# ASSIGNMENT
All lines from the top of the records below through the line holding "middle tip: (140, 193)", and only those, should be printed exactly, minus the pictures.

Top of RECORDS TO PROCESS

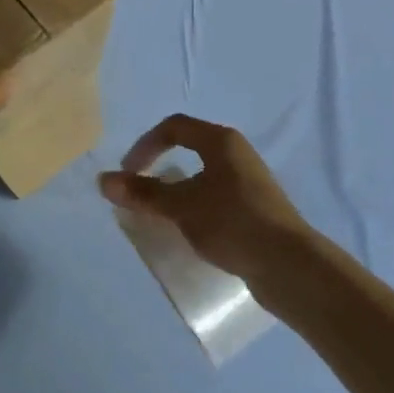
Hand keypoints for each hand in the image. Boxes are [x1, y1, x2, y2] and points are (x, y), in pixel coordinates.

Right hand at [100, 115, 311, 283]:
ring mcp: (248, 182)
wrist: (289, 265)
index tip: (128, 174)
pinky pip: (215, 198)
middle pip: (189, 149)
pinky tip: (189, 232)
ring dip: (176, 191)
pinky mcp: (255, 209)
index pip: (173, 127)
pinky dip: (194, 208)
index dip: (145, 146)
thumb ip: (143, 193)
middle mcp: (236, 154)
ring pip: (202, 177)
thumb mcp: (182, 206)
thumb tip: (103, 180)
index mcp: (221, 141)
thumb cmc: (232, 222)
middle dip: (159, 168)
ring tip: (160, 216)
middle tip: (140, 193)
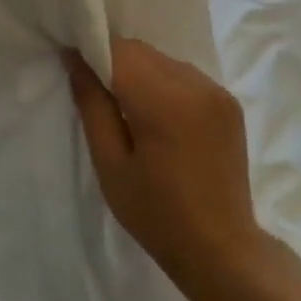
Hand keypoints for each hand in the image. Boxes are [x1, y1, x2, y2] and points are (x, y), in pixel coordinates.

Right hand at [66, 38, 269, 300]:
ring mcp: (217, 91)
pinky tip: (158, 115)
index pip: (118, 51)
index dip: (91, 52)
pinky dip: (163, 83)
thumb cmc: (156, 214)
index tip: (72, 67)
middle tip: (96, 94)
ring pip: (162, 60)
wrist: (221, 249)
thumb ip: (92, 105)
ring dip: (139, 72)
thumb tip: (74, 59)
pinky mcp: (228, 102)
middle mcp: (195, 85)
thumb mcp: (110, 164)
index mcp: (164, 102)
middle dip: (113, 62)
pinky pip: (184, 75)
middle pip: (141, 52)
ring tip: (127, 109)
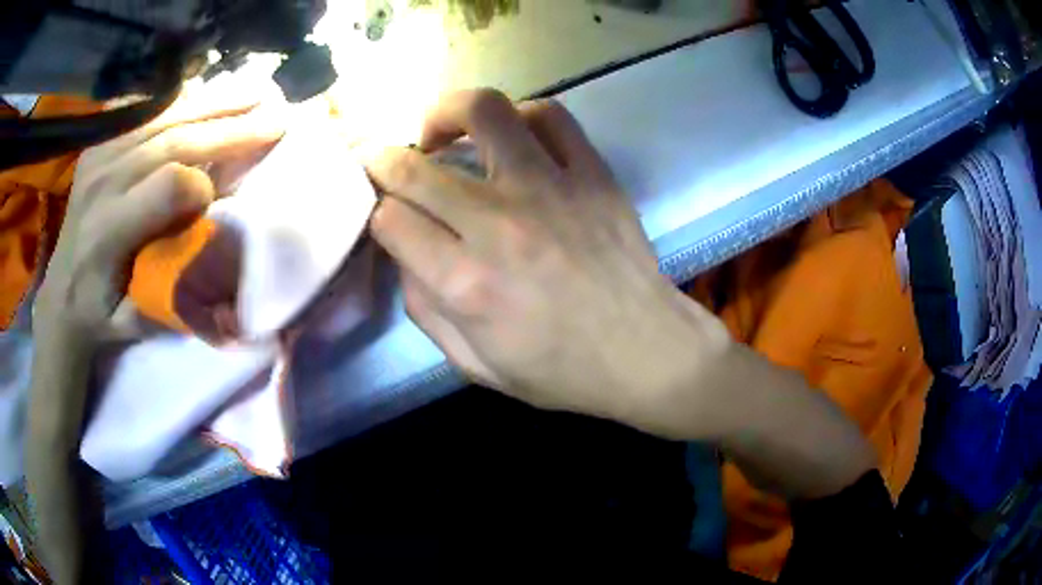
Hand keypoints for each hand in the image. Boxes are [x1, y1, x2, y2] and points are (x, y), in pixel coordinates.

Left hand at [26, 87, 284, 584]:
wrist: (59, 295)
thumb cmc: (98, 315)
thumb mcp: (133, 325)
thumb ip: (171, 298)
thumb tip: (222, 286)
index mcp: (107, 231)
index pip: (167, 185)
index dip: (202, 185)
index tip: (220, 198)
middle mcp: (102, 181)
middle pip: (173, 140)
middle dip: (229, 127)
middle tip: (275, 114)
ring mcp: (99, 156)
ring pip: (164, 118)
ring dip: (214, 103)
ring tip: (255, 92)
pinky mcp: (100, 145)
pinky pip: (147, 114)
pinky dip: (184, 103)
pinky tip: (211, 95)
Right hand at [367, 89, 732, 437]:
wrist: (646, 352)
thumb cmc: (562, 370)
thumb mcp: (476, 366)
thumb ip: (425, 309)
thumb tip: (405, 252)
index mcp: (465, 283)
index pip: (389, 220)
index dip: (379, 215)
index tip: (389, 218)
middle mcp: (498, 224)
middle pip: (414, 166)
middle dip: (384, 161)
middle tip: (385, 163)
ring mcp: (550, 188)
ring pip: (483, 113)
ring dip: (446, 114)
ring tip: (442, 134)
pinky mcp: (592, 173)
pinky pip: (550, 116)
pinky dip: (519, 116)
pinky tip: (511, 137)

Bottom of RECORDS TO PROCESS

# SOLUTION BELOW
Hand keypoints for each hand in the image. Boxes are [x1, y1, x2, y2] and points are (x, y), in pixel coordinates.

Right hand at [100, 115, 311, 283]:
ring mcp: (248, 182)
wrist: (289, 265)
index tip: (128, 174)
pinky pip: (215, 198)
middle pip: (189, 149)
pinky tip: (189, 232)
ring dip: (176, 191)
pinky mcp: (255, 209)
index pip: (173, 127)
pinky dip: (194, 208)
index dip: (145, 146)
thumb ip: (143, 193)
middle mcp: (236, 154)
ring pip: (202, 177)
thumb mcp: (182, 206)
thumb tip: (103, 180)
index mcp: (221, 141)
thumb cmc: (232, 222)
middle dip: (159, 168)
ring tip: (160, 216)
middle tip: (140, 193)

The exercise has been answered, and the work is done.